Dataset items
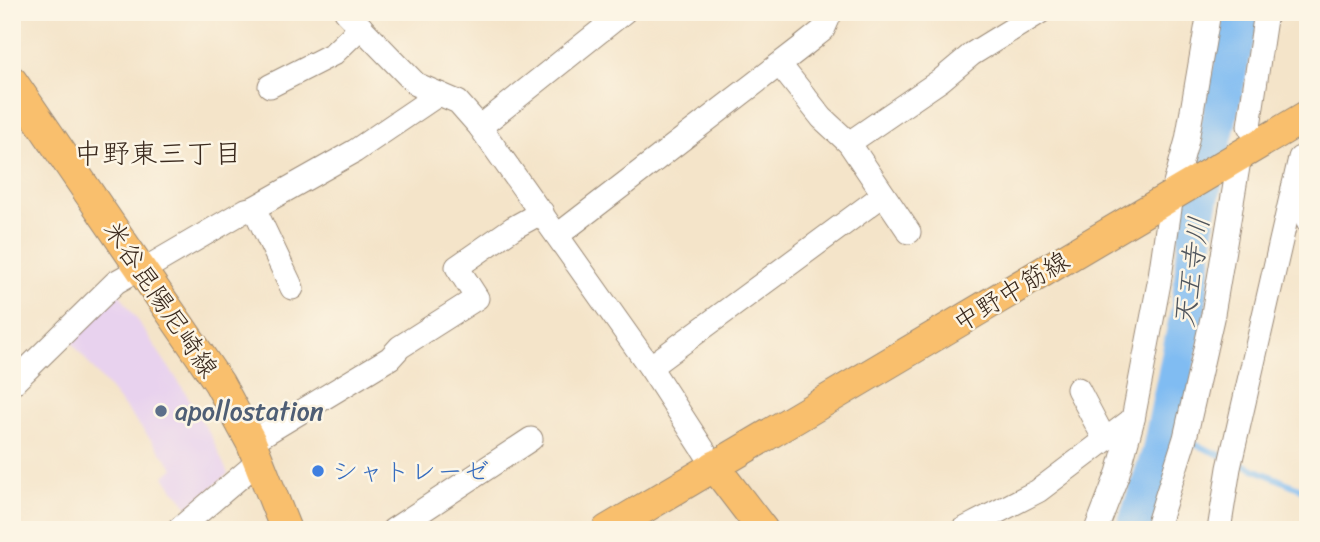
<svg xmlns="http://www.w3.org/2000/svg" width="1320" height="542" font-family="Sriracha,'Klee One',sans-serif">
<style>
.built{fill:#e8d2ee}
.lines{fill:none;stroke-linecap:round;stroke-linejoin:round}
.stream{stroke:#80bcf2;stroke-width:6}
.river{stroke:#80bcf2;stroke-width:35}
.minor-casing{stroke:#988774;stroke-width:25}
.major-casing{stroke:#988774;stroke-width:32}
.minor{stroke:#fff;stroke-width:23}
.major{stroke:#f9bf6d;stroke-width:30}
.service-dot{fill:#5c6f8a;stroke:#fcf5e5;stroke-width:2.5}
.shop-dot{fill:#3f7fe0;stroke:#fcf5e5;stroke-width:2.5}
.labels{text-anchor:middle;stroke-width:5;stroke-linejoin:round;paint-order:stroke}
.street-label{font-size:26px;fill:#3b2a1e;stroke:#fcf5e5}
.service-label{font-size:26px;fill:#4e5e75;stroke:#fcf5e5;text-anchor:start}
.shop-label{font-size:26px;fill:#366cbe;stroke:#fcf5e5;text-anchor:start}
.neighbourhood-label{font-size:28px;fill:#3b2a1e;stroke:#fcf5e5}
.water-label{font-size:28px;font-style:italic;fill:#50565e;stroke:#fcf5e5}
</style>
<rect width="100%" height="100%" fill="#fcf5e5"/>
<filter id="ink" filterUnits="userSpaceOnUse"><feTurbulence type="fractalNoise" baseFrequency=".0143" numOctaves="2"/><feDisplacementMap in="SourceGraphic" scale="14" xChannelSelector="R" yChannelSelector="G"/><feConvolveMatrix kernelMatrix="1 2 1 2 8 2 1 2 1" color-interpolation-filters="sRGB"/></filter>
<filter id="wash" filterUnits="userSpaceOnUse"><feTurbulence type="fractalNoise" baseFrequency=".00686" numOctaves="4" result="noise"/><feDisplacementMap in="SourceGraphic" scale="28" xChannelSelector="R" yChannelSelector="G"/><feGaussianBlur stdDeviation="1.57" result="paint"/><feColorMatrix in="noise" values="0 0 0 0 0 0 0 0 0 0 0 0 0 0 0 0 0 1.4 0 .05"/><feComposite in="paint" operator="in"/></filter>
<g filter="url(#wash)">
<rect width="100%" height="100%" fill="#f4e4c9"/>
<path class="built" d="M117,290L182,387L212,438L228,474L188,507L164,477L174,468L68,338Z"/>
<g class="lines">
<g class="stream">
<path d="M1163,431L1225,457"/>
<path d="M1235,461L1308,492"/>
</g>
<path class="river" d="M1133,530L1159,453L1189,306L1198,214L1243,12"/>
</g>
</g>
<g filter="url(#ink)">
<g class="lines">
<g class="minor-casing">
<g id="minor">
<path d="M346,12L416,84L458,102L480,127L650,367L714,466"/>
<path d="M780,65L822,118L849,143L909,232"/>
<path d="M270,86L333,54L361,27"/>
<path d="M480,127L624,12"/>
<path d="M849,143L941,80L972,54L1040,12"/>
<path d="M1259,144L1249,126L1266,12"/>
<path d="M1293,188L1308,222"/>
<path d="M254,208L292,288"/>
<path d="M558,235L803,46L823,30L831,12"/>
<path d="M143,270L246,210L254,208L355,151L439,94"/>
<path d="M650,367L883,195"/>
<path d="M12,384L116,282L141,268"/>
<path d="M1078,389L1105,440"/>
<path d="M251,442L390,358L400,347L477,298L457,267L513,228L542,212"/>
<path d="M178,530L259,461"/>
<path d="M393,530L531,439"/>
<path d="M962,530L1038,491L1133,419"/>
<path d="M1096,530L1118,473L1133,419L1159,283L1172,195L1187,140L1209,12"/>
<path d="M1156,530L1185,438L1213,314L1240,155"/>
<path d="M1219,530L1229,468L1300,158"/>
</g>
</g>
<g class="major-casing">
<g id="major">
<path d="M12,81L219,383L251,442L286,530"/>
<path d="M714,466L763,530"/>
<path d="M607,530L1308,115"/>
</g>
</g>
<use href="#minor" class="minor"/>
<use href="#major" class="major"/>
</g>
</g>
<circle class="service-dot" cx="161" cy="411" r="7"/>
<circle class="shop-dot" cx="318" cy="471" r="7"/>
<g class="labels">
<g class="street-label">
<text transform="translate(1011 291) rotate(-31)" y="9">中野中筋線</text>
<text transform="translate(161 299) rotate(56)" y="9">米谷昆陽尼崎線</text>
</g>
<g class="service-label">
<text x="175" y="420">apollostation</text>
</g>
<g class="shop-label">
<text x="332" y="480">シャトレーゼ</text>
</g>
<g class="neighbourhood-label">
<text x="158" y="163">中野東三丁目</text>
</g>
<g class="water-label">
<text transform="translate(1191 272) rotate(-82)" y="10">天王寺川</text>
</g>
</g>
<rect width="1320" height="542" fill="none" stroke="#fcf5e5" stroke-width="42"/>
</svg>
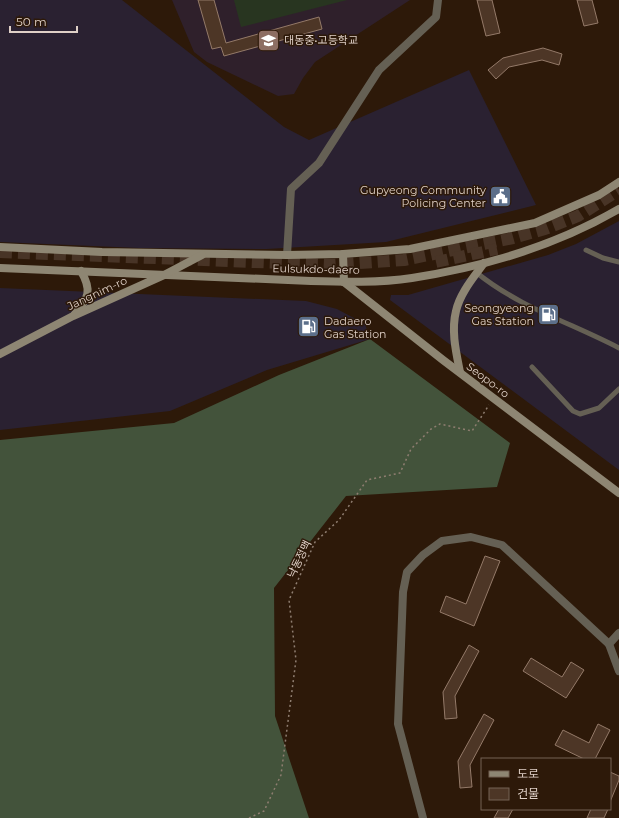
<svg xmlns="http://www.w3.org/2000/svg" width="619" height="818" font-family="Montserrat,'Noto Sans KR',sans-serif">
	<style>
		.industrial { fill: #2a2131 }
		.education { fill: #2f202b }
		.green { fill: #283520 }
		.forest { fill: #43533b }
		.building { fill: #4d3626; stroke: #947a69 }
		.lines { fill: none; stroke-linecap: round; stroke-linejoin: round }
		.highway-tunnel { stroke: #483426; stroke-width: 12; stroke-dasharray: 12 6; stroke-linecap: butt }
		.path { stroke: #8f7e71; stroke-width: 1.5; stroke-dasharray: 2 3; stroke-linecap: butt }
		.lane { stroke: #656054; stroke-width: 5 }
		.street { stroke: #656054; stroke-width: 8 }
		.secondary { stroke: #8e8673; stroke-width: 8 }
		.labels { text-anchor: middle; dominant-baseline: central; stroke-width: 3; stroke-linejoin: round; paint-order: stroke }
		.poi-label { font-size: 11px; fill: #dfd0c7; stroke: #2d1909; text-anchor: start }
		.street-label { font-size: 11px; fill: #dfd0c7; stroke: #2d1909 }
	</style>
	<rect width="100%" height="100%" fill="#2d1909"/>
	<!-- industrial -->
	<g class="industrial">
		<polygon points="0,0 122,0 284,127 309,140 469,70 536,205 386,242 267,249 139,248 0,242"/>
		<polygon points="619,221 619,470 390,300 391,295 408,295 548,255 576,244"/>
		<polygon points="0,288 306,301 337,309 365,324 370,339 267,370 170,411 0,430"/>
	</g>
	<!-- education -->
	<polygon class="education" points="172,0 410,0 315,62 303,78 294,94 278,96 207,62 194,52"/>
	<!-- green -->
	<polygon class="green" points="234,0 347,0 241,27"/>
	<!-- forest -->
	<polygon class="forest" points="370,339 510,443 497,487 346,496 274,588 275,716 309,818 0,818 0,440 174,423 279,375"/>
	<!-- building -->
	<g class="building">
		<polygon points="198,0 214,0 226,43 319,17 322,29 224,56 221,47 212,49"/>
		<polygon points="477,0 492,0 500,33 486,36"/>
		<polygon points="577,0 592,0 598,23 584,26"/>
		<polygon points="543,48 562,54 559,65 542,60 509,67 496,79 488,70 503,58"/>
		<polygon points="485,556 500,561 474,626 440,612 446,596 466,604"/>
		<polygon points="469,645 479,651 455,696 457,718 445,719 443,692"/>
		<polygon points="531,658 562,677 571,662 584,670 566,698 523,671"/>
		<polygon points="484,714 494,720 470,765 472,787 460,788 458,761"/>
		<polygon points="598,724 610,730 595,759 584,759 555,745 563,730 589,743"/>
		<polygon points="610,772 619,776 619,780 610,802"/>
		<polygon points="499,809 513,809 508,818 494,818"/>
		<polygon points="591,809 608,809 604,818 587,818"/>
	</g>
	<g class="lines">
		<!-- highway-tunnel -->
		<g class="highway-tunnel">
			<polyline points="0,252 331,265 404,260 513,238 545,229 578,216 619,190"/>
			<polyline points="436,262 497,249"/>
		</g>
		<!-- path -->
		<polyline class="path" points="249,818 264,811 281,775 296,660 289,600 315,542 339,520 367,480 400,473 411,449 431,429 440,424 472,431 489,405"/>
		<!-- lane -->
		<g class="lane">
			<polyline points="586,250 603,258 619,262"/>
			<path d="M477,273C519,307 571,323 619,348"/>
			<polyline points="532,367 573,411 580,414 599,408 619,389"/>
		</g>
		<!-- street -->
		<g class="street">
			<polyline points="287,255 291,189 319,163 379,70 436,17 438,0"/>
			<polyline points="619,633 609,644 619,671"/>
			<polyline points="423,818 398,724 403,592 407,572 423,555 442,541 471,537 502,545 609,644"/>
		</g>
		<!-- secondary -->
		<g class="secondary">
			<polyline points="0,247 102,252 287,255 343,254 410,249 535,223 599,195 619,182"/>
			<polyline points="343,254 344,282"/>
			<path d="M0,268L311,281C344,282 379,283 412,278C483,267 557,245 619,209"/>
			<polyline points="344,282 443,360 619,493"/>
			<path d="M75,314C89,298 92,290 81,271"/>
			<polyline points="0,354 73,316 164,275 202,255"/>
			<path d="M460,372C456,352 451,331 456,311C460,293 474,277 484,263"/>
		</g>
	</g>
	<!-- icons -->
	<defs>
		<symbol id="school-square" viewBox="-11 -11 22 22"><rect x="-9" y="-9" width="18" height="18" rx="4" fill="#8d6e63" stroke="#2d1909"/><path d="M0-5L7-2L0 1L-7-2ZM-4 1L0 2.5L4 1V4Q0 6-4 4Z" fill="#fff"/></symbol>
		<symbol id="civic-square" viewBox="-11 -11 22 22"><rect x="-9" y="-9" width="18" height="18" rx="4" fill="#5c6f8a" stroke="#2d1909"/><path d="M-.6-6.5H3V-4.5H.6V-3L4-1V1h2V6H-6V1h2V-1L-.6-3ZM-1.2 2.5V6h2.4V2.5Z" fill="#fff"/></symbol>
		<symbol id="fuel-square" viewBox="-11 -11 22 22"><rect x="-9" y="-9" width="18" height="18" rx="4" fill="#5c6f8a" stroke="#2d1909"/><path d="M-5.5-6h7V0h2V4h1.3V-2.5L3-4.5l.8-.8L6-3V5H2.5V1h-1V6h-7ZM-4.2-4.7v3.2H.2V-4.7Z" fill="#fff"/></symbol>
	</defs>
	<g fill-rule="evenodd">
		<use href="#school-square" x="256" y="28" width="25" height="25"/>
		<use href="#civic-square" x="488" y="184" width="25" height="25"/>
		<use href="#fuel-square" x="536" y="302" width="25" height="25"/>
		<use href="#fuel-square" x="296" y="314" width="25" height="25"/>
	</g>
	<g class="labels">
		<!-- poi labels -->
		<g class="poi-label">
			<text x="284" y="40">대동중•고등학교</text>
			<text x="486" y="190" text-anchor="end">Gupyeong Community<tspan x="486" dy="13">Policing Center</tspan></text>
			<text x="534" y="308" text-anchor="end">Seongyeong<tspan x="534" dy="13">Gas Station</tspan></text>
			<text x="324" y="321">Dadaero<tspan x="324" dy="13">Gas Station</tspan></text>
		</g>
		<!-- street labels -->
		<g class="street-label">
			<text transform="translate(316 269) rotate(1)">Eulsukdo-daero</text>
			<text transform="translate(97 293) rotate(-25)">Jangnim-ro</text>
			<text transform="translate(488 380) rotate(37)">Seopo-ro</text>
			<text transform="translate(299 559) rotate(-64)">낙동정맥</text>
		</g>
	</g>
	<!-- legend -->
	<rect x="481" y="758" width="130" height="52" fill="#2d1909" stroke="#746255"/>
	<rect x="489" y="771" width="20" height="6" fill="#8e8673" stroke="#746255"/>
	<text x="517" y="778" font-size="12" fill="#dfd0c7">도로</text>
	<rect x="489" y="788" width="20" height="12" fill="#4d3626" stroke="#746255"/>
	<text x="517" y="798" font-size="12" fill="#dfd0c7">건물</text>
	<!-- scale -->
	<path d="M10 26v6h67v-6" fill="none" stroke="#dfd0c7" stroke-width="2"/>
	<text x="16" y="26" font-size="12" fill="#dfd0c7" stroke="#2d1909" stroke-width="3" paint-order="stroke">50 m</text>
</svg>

(Your instructions) From the data above, reproduce word for word the lines running from the line with "#656054; stroke-width: 8" to the line with "middle; dominant-baseline: central;", ends included.

(Result)
		.street { stroke: #656054; stroke-width: 8 }
		.secondary { stroke: #8e8673; stroke-width: 8 }
		.labels { text-anchor: middle; dominant-baseline: central; stroke-width: 3; stroke-linejoin: round; paint-order: stroke }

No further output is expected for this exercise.